What you should do: Copy out the lines starting at the one that contains "Audioletture" and ending at the one that contains "91 visualizações", both included, leaving out the pictures.

(Transcribed page content)
───
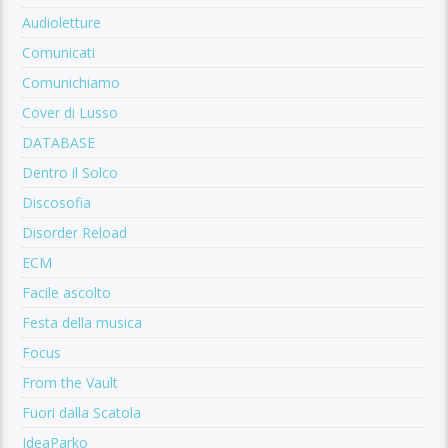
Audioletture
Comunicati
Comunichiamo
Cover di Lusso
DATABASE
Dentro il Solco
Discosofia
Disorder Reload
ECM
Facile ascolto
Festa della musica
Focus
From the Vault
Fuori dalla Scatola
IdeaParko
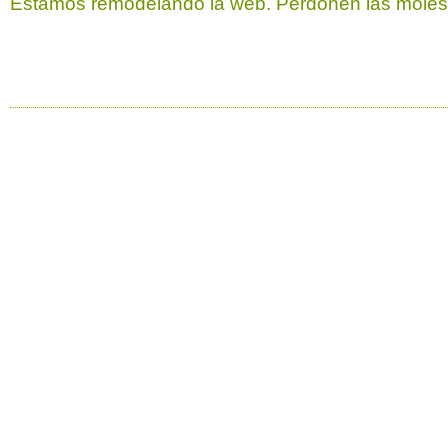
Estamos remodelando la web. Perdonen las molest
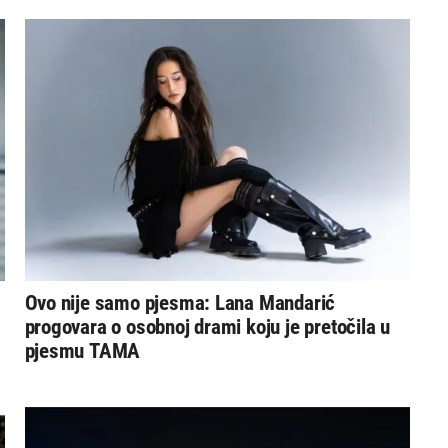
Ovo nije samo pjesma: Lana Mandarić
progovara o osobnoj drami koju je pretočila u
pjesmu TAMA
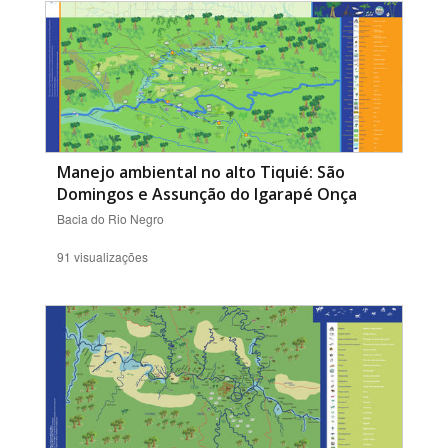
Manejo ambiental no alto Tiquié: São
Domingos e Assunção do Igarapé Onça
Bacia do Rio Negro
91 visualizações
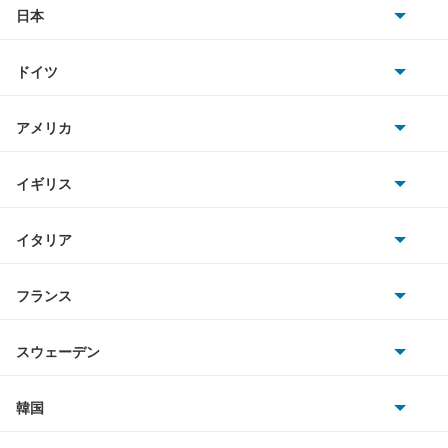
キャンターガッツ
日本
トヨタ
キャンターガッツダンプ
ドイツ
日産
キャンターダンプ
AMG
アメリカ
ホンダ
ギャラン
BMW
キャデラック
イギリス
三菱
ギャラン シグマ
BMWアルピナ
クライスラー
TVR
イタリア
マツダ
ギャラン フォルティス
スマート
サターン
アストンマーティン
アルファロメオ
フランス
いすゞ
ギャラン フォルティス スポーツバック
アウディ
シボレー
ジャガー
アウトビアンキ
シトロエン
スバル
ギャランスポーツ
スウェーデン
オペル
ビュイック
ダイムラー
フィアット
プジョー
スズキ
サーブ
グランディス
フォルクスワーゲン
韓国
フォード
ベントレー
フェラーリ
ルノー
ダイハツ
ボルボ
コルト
───
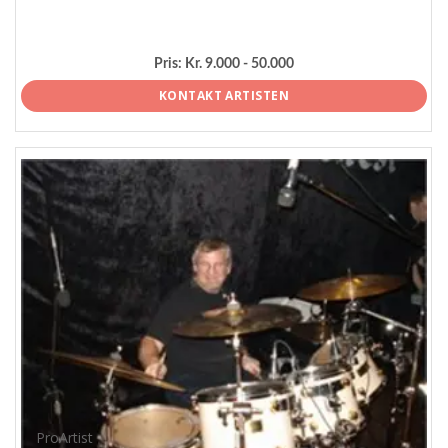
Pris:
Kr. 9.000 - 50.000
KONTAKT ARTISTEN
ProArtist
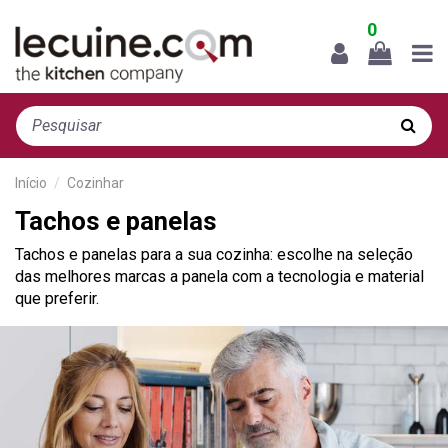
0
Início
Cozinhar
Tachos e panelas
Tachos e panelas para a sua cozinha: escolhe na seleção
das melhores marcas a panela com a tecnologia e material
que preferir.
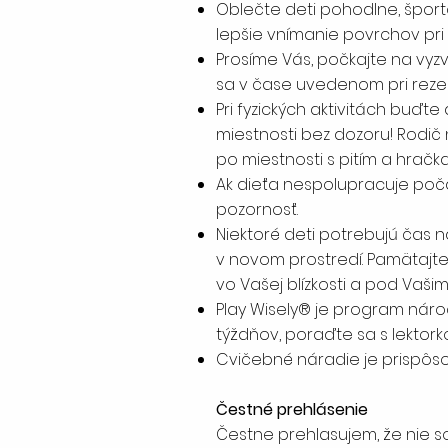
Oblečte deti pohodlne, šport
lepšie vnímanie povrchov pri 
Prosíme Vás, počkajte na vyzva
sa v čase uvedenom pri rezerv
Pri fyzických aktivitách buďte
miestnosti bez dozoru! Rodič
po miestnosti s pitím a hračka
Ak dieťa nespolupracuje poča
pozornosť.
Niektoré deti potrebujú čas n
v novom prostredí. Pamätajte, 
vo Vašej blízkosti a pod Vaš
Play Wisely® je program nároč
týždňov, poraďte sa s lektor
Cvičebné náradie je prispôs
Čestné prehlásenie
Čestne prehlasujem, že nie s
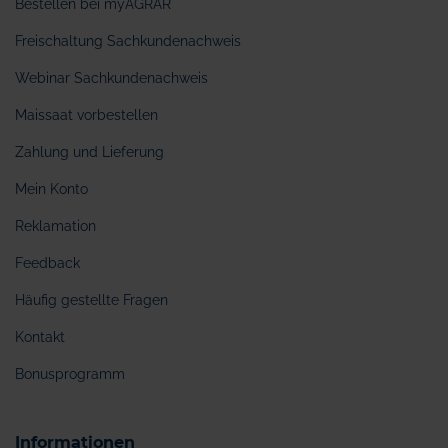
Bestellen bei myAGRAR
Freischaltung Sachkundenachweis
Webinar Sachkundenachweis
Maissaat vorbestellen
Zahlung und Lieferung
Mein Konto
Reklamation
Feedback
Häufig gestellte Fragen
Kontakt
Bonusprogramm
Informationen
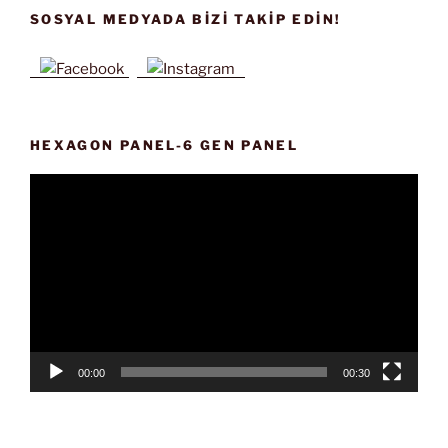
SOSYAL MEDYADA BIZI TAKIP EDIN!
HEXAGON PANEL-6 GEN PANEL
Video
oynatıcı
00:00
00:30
───
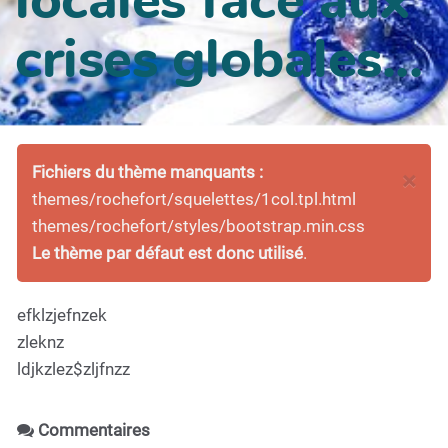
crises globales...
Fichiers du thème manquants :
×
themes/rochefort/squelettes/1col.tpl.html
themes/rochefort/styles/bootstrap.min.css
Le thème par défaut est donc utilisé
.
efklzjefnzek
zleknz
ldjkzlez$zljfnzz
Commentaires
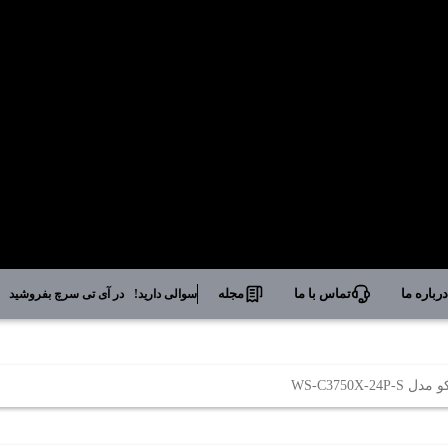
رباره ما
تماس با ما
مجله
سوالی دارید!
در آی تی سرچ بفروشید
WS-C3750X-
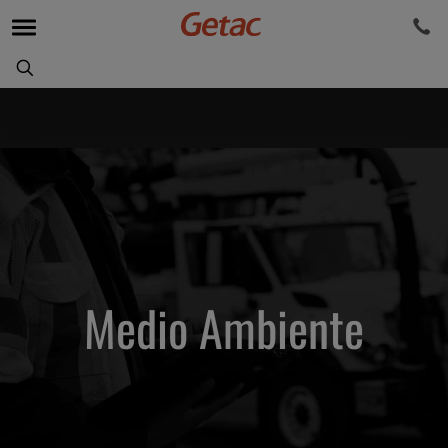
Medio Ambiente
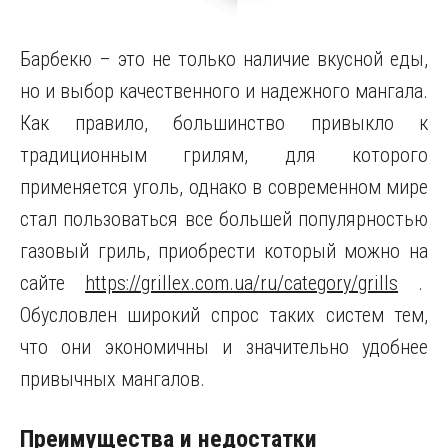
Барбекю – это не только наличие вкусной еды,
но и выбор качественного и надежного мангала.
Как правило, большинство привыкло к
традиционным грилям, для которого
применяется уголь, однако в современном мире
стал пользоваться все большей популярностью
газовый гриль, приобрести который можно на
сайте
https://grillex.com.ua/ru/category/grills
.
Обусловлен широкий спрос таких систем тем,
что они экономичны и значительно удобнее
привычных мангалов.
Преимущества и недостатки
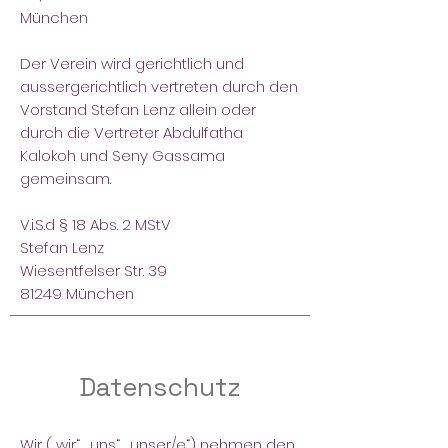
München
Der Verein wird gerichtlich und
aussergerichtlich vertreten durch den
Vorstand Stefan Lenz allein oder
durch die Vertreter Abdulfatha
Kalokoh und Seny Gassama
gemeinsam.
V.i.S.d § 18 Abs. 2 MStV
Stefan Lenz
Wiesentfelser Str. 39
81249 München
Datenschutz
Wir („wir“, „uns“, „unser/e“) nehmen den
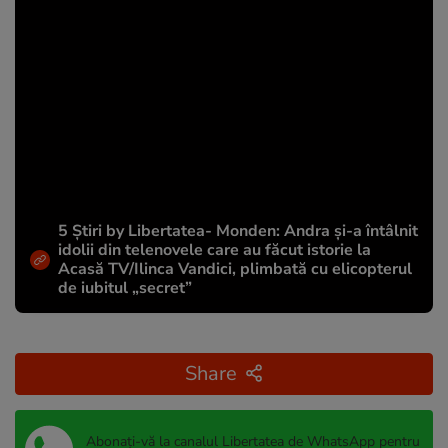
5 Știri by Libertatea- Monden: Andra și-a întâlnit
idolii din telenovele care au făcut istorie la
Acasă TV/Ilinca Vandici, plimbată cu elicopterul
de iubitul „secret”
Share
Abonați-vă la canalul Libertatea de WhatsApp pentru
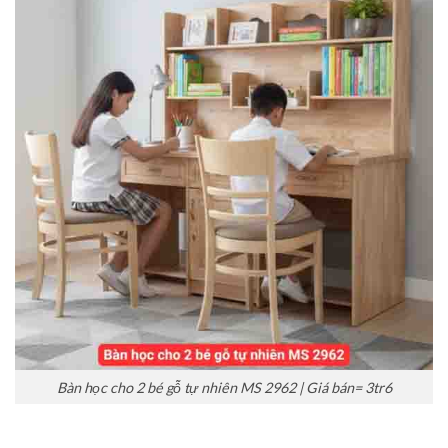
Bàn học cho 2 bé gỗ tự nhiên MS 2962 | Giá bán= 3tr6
───
Response to this exercise:
Audioletture
Comunicati
Comunichiamo
Cover di Lusso
DATABASE
Dentro il Solco
Discosofia
Disorder Reload
ECM
Facile ascolto
Festa della musica
Focus
From the Vault
Fuori dalla Scatola
IdeaParko
Estamos remodelando la web. Perdonen las molest
Ovo nije samo pjesma: Lana Mandarić
progovara o osobnoj drami koju je pretočila u
pjesmu TAMA
Manejo ambiental no alto Tiquié: São
Domingos e Assunção do Igarapé Onça
Bacia do Rio Negro
91 visualizações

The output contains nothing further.